Menurut Komisioner Komnas HAM RI Maneger Nasution, pemerintah sebaiknya menjelaskan ke publik secara terbuka tentang tujuan sesungguhnya dari kebijakan tersebut.
“Agar publik mendapat informasi yang memadai soal rencana tersebut,” ujarnya dalam pernyataan tertulis diterima hidayatullah.com Jakarta, Senin (13/02/2017).
Pemerintah, menurut Komnas HAM, sebaiknya memastikan bahwa kebijakan tersebut tidak diskriminatif.
“Apakah sertifikasi dan standarisasi tersebut hanya terhadap tokoh-tokoh agama tertentu?

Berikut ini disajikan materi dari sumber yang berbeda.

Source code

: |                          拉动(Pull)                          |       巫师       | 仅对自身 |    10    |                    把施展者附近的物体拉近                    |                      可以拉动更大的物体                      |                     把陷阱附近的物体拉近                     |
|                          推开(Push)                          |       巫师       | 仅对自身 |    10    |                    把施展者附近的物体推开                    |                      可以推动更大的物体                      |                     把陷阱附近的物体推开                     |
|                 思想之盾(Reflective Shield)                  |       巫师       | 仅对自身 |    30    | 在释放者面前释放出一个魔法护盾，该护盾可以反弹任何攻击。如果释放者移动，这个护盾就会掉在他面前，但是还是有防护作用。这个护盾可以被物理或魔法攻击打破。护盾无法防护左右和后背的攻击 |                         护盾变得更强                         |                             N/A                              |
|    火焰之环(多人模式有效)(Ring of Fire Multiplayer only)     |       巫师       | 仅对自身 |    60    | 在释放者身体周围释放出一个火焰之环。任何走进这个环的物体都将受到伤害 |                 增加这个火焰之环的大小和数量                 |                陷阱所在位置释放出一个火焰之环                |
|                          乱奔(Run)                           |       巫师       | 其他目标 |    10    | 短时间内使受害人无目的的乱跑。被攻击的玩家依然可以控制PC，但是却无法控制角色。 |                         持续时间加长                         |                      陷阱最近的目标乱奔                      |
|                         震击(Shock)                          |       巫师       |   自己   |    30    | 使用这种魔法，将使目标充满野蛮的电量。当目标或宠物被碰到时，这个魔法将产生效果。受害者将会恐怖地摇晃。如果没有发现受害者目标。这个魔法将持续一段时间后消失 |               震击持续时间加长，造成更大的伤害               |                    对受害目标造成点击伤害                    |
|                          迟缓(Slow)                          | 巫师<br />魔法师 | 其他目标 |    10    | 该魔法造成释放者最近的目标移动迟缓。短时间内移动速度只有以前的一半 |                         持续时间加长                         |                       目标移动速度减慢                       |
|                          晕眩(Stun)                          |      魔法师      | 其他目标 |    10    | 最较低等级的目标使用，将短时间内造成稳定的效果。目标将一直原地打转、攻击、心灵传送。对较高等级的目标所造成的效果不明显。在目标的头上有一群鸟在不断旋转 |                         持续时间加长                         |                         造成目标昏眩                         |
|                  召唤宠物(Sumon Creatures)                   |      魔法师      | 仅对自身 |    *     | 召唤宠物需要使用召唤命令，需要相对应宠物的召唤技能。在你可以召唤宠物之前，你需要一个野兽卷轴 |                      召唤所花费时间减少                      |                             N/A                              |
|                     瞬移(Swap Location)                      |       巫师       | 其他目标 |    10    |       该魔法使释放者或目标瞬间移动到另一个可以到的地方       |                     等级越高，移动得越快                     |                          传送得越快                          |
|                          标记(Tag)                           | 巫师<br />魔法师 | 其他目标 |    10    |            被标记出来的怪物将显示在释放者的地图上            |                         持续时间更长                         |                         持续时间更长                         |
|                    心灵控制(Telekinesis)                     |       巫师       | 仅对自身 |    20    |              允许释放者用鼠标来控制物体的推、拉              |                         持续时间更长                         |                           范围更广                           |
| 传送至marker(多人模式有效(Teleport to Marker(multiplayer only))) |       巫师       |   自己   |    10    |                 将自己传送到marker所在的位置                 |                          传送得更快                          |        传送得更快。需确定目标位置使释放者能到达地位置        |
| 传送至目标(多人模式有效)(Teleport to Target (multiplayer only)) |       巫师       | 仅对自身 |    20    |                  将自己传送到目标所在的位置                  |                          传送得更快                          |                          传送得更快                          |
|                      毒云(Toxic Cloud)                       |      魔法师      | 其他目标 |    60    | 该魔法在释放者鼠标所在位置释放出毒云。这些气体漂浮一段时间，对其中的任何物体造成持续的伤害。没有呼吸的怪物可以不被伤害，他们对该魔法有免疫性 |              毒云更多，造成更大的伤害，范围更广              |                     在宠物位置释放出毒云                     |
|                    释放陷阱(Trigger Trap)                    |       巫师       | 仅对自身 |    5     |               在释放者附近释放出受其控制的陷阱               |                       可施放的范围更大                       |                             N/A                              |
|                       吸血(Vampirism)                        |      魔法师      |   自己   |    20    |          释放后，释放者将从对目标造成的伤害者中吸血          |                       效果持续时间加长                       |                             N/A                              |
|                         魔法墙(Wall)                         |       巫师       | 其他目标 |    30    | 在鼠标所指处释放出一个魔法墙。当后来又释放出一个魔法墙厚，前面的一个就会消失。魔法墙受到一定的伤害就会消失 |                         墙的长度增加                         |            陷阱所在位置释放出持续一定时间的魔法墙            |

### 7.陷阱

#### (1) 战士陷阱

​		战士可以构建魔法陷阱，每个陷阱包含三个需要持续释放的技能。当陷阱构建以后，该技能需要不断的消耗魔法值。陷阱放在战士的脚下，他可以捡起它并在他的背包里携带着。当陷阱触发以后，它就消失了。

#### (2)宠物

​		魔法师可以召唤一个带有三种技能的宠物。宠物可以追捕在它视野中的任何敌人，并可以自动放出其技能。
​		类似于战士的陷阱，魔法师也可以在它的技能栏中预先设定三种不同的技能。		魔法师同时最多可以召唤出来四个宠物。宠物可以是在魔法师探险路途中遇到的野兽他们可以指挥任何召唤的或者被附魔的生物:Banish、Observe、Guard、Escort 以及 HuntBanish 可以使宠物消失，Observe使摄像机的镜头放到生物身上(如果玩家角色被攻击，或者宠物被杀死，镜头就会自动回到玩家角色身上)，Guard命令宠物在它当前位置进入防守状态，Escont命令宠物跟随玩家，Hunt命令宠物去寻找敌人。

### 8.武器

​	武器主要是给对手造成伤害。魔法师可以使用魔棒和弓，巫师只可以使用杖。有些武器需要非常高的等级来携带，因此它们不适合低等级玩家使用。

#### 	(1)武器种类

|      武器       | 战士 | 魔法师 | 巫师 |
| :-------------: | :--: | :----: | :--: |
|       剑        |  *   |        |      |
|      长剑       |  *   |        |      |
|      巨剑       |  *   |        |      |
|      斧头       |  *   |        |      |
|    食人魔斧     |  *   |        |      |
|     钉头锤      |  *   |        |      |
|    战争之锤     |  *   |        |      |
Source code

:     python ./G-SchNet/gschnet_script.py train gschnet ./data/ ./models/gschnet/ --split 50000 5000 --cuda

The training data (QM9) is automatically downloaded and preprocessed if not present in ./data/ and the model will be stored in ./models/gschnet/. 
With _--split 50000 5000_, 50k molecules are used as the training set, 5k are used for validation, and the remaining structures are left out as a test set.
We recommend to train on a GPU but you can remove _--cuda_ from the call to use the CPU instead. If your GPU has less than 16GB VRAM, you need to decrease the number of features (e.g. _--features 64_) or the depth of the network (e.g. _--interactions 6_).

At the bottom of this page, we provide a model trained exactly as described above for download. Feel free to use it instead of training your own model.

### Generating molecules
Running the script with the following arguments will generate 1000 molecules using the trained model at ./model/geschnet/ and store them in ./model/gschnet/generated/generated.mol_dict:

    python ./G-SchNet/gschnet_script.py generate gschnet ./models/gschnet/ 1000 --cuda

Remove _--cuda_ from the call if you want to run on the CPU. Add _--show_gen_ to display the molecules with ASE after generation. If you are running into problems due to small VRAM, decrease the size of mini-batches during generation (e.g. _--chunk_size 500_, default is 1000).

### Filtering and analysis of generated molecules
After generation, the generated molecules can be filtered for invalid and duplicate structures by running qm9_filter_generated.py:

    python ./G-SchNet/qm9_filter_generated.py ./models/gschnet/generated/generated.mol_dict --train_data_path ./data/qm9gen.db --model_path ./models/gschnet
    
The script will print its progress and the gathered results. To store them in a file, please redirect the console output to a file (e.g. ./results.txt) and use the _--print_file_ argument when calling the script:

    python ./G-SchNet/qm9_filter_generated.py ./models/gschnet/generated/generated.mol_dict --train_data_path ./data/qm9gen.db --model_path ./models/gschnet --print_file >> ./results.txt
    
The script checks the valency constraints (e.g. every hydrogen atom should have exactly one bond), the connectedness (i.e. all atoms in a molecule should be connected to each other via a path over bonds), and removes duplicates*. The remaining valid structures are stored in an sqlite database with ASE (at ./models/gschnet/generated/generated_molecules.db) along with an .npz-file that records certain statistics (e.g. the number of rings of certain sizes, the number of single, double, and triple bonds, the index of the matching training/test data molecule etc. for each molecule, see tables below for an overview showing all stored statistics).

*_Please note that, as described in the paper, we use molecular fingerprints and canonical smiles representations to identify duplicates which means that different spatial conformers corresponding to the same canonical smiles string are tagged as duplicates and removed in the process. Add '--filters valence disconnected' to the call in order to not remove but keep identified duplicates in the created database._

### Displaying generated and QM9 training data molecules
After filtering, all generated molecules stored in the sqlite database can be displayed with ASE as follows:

Apakah hal yang sama terjadi juga terhadap Pastur [Katholik], Pendeta [Kristen], Bhiksu/Biksu [Buddha], Pendeta [Hindu], Kongchu [Kong Hu Chu]? Ini harus dijelaskan ke publik,” ujar Maneger.
Ini 3 Syarat dari MUI Pusat Tanggapi Wacana Sertifikasi Khatib
Selain itu, imbuhnya, Kementerian Agama sebaiknya juga memberikan jaminan bahwa kebijakan tersebut tidak memunculkan masalah baru dan keresahan publik.
Komnas HAM menyatakan, wacana standardisasi atau sertifikasi khatib tersebut sudah direspon oleh publik.
Ketua Umum Pimpinan Pusat Muhammadiyah, Haedar Nashir, misalnya, kata dia, berpandangan tidak perlu adanya standardisasi maupun sertifikasi khatib atau muballigh, lebih-lebih ulama. Biarkan itu tumbuh secara kultural.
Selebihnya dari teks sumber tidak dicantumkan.